### Required work:
Below is a listing; return it in full, exactly as it appears.

### Task input:
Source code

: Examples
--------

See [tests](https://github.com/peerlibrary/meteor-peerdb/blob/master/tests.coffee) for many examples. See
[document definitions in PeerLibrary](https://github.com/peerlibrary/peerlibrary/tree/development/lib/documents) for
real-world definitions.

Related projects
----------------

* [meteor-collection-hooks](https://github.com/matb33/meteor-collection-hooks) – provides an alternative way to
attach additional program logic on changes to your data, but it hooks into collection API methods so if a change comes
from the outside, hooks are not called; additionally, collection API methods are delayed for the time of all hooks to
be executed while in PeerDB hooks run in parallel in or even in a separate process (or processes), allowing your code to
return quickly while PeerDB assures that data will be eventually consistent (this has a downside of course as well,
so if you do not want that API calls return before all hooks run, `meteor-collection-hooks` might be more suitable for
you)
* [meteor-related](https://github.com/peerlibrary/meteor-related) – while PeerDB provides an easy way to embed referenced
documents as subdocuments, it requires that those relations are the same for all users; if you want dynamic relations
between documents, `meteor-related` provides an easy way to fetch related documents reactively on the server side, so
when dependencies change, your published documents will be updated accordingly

### Expected answer:
Source code

: Examples
--------

See [tests](https://github.com/peerlibrary/meteor-peerdb/blob/master/tests.coffee) for many examples. See
[document definitions in PeerLibrary](https://github.com/peerlibrary/peerlibrary/tree/development/lib/documents) for
real-world definitions.

Related projects
----------------

* [meteor-collection-hooks](https://github.com/matb33/meteor-collection-hooks) – provides an alternative way to
attach additional program logic on changes to your data, but it hooks into collection API methods so if a change comes
from the outside, hooks are not called; additionally, collection API methods are delayed for the time of all hooks to
be executed while in PeerDB hooks run in parallel in or even in a separate process (or processes), allowing your code to
return quickly while PeerDB assures that data will be eventually consistent (this has a downside of course as well,
so if you do not want that API calls return before all hooks run, `meteor-collection-hooks` might be more suitable for
you)
* [meteor-related](https://github.com/peerlibrary/meteor-related) – while PeerDB provides an easy way to embed referenced
documents as subdocuments, it requires that those relations are the same for all users; if you want dynamic relations
between documents, `meteor-related` provides an easy way to fetch related documents reactively on the server side, so
when dependencies change, your published documents will be updated accordingly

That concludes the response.